Challenge: Reproduce the classification lines of every row below word for word, leaving out the pictures.

Records:
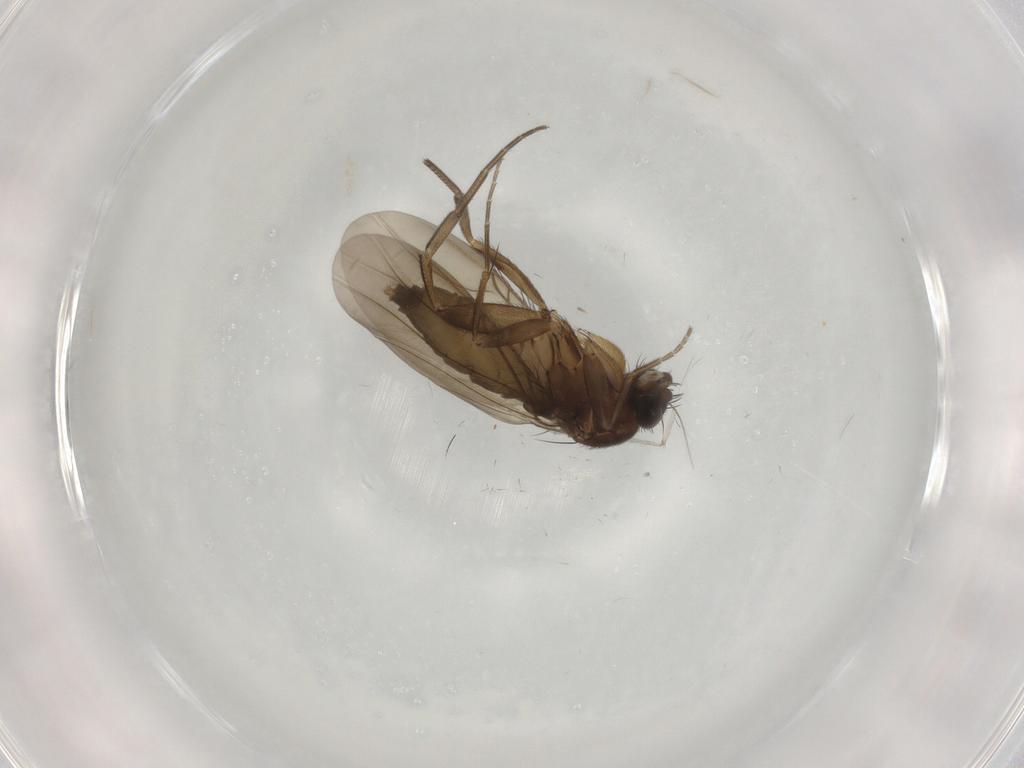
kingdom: Animalia
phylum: Arthropoda
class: Insecta
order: Diptera
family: Phoridae
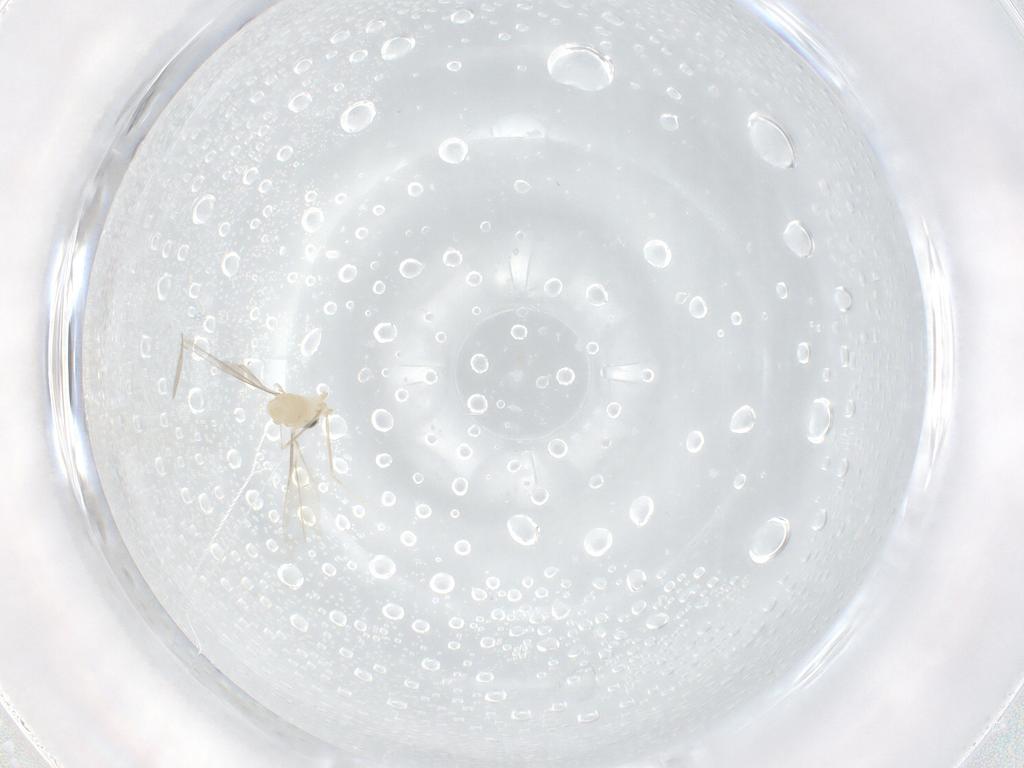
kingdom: Animalia
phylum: Arthropoda
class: Insecta
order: Diptera
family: Cecidomyiidae
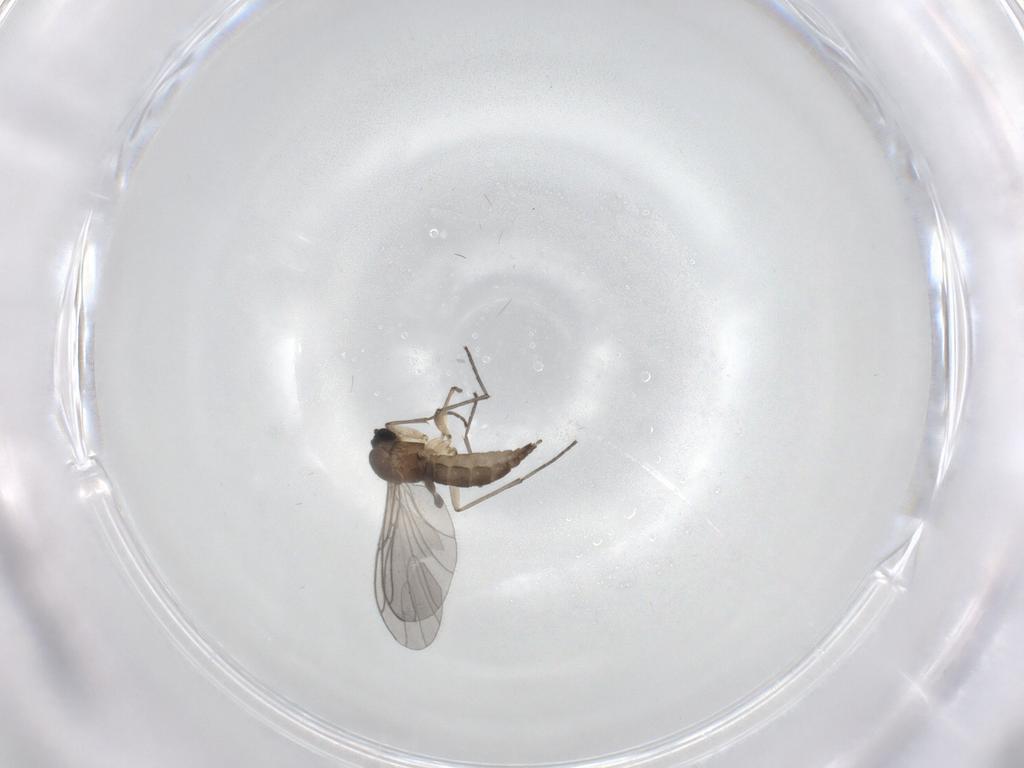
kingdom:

The completed task:
kingdom: Animalia
phylum: Arthropoda
class: Insecta
order: Diptera
family: Phoridae
kingdom: Animalia
phylum: Arthropoda
class: Insecta
order: Diptera
family: Cecidomyiidae
kingdom:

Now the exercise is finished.